The files I want to parse are made of ASCII char. They can contains commands that should be interpreted (replacement). Commands always start with "^!" (command switch).
An example of a file content:
text text text ^!for-each( A )( B ) text text text text
I want to send the "text" strings to the std::cout and detect the commands "^!for-each( A )( B )" in order to process them. At the moment I only have one command "for-each" Where: A : is a query that can contain /'" and balanced () B : is the text to be sent to output for each result of the query. This can be a 'script' meaning text + commands, for example: aa bb ^!for-each(C)(D) tt yy uu therefore B can also contain balanced ().
The rules, I wrote does not handled balanced () very well.
For example the following command should be parsed successfully:
^!for-each( a/b/c()/e[]/d ) ( item [name] do ^!for-each(sub/text()) ( print() ) )

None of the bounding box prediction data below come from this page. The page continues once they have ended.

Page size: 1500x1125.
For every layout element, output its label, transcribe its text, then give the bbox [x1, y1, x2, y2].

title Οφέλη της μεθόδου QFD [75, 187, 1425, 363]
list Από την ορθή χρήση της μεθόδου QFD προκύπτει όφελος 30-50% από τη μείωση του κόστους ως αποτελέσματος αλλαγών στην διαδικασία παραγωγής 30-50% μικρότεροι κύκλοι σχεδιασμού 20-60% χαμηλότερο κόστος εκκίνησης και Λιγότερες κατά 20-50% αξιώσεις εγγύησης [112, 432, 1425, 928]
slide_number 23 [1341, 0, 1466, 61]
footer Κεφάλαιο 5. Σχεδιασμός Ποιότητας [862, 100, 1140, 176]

I need some advices. Thank you
So here are my rules { boost::spirit::chlit<> LPAREN('('); boost::spirit::chlit<> RPAREN(')'); boost::spirit::strlit<> CMDSWITCH("^!");
script // main rule = * ( (boost::spirit::anychar_p - CMDSWITCH) | command ); command = boost::spirit::discard_first_node_d[ CMDSWITCH >> (for_each | boost::spirit::eps_p // for error reporting ) ]; for_each = boost::spirit::discard_first_node_d[ boost::spirit::as_lower_d["for-each"] >> *boost::spirit::space_p >> query >> *boost::spirit::space_p >> subscript ]; query = boost::spirit::inner_node_d[ LPAREN >> *(boost::spirit::anychar_p - ( RPAREN )) >> RPAREN ]; subscript = boost::spirit::inner_node_d[ LPAREN >> *( (boost::spirit::anychar_p - ( CMDSWITCH | RPAREN )) |command ) >> RPAREN ]; }
Perhaps something like (untested, not currently at home, but should be valid): { using boost::spirit::qi; // I am lazy using boost::spirit::ascii; // assuming ascii encoding script // main rule = command | char_ ; command = "^!" >> ( for_each | eps // why an eps, why not just fail out? ) ; for_each = no_case["for-each"] >> skip(space) [ query >> subscript ] ; query = '(' >> raw[stringparen_inner] >> ')' ; subscript = '(' >> ( command | stringparen_inner // command eats the possible "^!" first, no need to test ) >> ')' ; stringparen_inner = ('(' >> stringparen_inner >> ')') | ~char_(')') ; } Do note, the above is written in the latest version of Spirit, where-as yours was written in the ancient and slower (and more verbose) version. That should handle nested parenthesis and all just fine.